The structure, mechanism and specificity of amidases

Nitrilases are enzymes that convert nitriles into the corresponding carboxylic acid and ammonia. This activity makes the enzyme class particularly useful and it has been used in a variety of contexts in living systems. The mechanism of the nitrilases is not understood. It is widely stated that a cysteine, a lysine and a glutamate lie in the active site and that the cysteine forms a covalent thioimidate intermediate with the nitrile substrate. Our published work has demonstrated that they form homo-oligomeric spirals and that spiral formation is essential for activity.

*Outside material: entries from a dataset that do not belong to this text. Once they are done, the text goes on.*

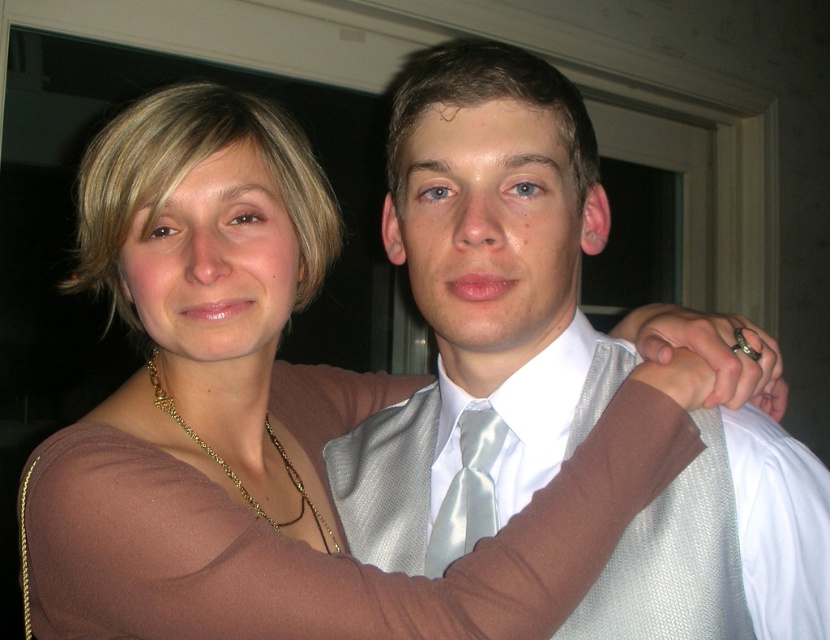
You are a photographer adjusting the lighting in a studio. You notice the satin white vest at center and the satin light blue tie at center. Which one should you focus your spotlight on to highlight the upper part of the outfit?

The satin white vest at center is above the satin light blue tie at center, so you should focus the spotlight on the satin white vest at center to highlight the upper part of the outfit.

You are a photographer adjusting the lighting for a portrait. You need to ensure that the satin light blue tie at center and the gold chain necklace at center are both clearly visible. Which one requires more downward lighting adjustment to avoid shadows?

The satin light blue tie at center is shorter than the gold chain necklace at center, so the gold chain necklace at center requires more downward lighting adjustment to avoid shadows since it is taller and might cast longer shadows.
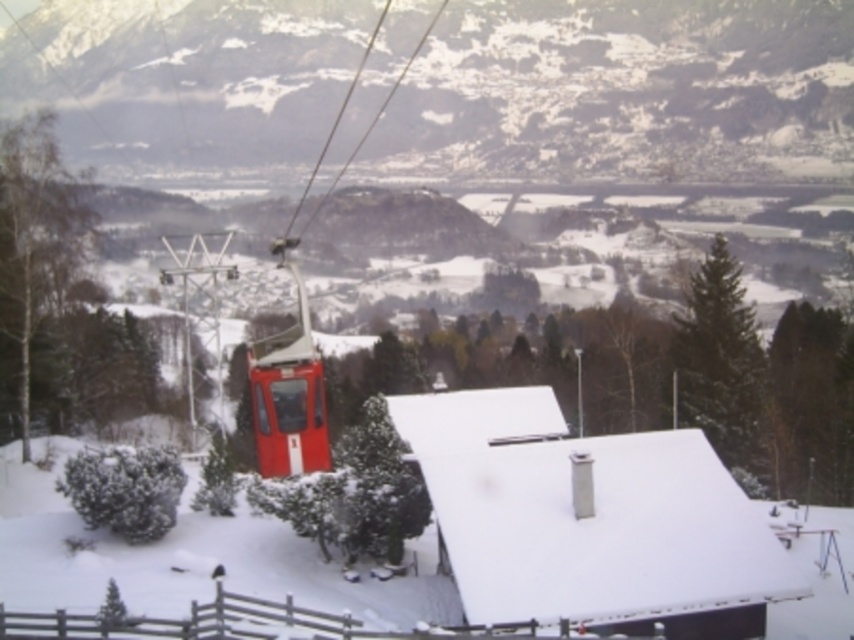
You are planning to install a new sign at the cable car station. The sign needs to be placed where it can be seen clearly from both the white matte roof at center and the brown wooden fence at lower center. Considering their sizes, which object should the sign be placed closer to for optimal visibility?

The sign should be placed closer to the white matte roof at center because it is larger in size than the brown wooden fence at lower center, making it a better reference point for visibility.

You are standing at the wooden fence and looking towards the cable car station. There are two points marked on the cable lines. Which point, point (740, 636) or point (279, 604), is closer to you?

Point (740, 636) is closer to the camera than point (279, 604), so it is closer to you.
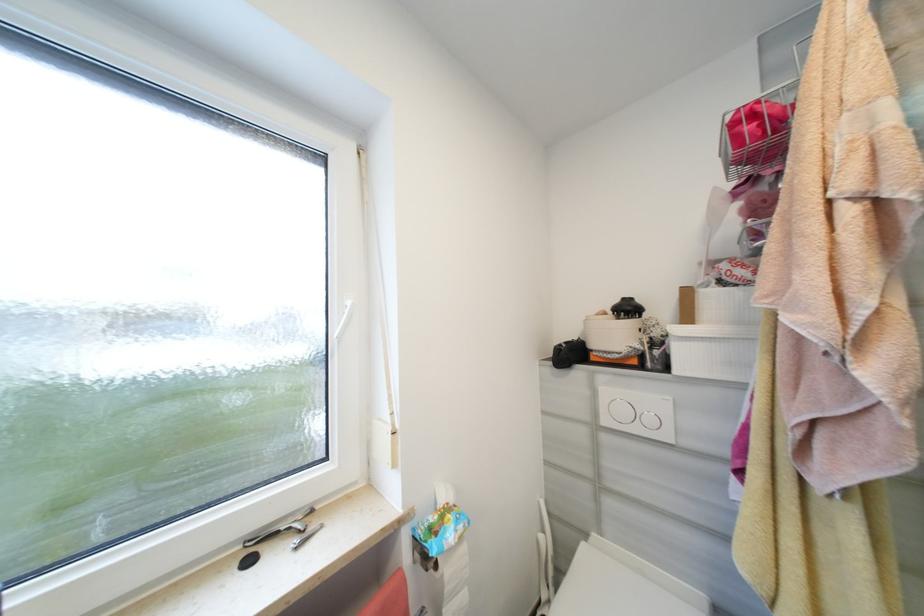
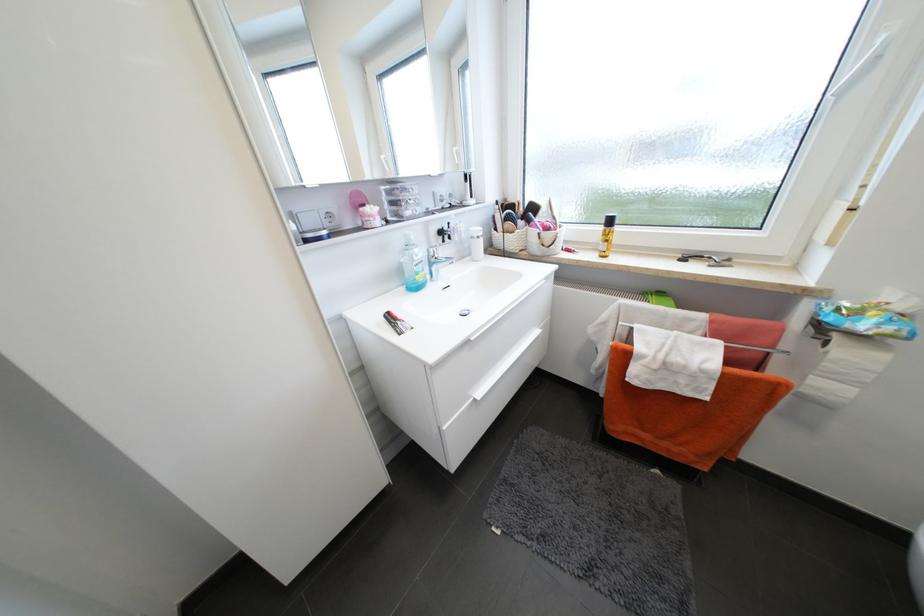
In the second image, find the point that corresponds to (354,304) in the first image.

(888, 41)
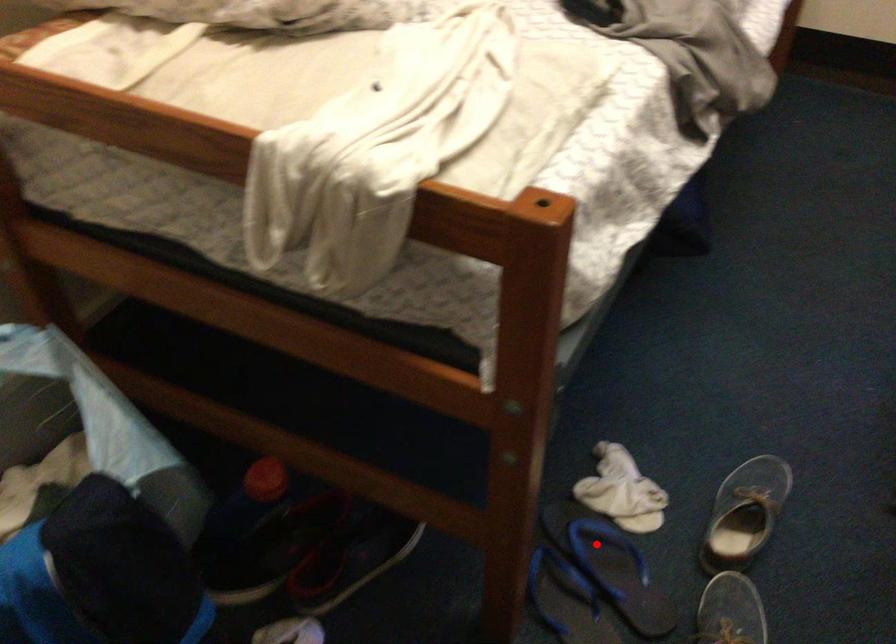
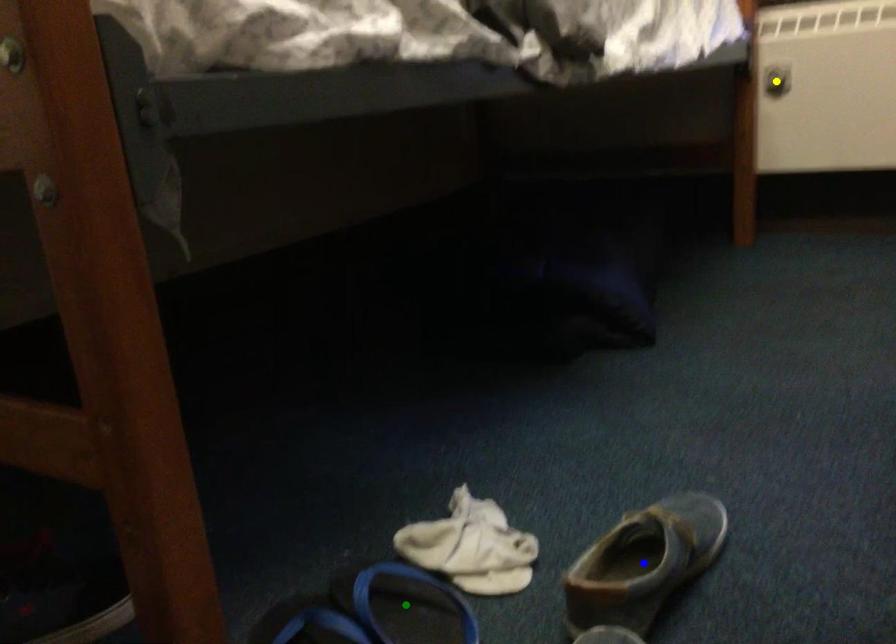
Question: I am providing you with two images of the same scene from different viewpoints. A red point is marked on the first image. You are given multiple points on the second image. In image 2, which mark is for the same physical point as the one in image 1?

Choices:
 (A) blue point
 (B) green point
 (C) yellow point

Answer: (B)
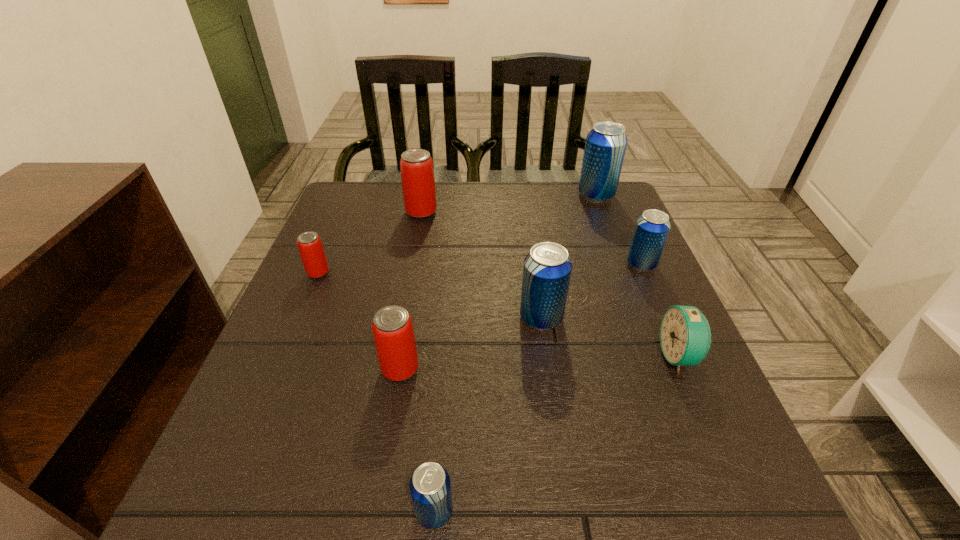
Where is `vacant space that satisfies the following two spatial constraints: 1. on the back side of the tallest beer can; 2. on the left side of the nearest pink beer can`? The width and height of the screenshot is (960, 540). vacant space that satisfies the following two spatial constraints: 1. on the back side of the tallest beer can; 2. on the left side of the nearest pink beer can is located at coordinates (429, 195).

Identify the location of blank area in the image that satisfies the following two spatial constraints: 1. on the front side of the biggest pink beer can; 2. on the left side of the nearest beer can. This screenshot has height=540, width=960. (367, 511).

Find the location of a particular element. vacant space that satisfies the following two spatial constraints: 1. on the back side of the third beer can from right to left; 2. on the right side of the second farthest blue beer can is located at coordinates (534, 265).

Where is `vacant space that satisfies the following two spatial constraints: 1. on the back side of the leftmost object; 2. on the left side of the third nearest blue beer can`? The height and width of the screenshot is (540, 960). vacant space that satisfies the following two spatial constraints: 1. on the back side of the leftmost object; 2. on the left side of the third nearest blue beer can is located at coordinates (322, 265).

This screenshot has width=960, height=540. I want to click on free point that satisfies the following two spatial constraints: 1. on the back side of the leftmost beer can; 2. on the right side of the second farthest blue beer can, so click(x=322, y=265).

They were the first enzyme class in which these properties were discovered. We have visualized the spiral of the cyanide dihydratase at near atomic resolution by electron microscopy and are now close to understanding some of the properties of this enzyme.  High resolution crystallographic studies by ourselves and others have  suggested a mechanism for the closely related amidases that involves the use of not one, but two glutamates in addition to the cysteine and lysine. It has also cast doubt on the plausibility of the existence of the thioimidate in the case of the nitrilases. Our approach utilizes structural bioinformatics, biochemical and biophysical analysis, quantum mechanical molecular modeling, site directed mutagenesis, cross-linking, mass spectroscopy, X-ray crystallography and three-dimensional electron microscopy to probe the structure, mechanism and specificity of the nitrilases and related enzymes. It is our intention to develop a novel, experimentally validated model during the course of this grant that will provide a sound basis for the design of these enzymes for the production of multiple synthetic products.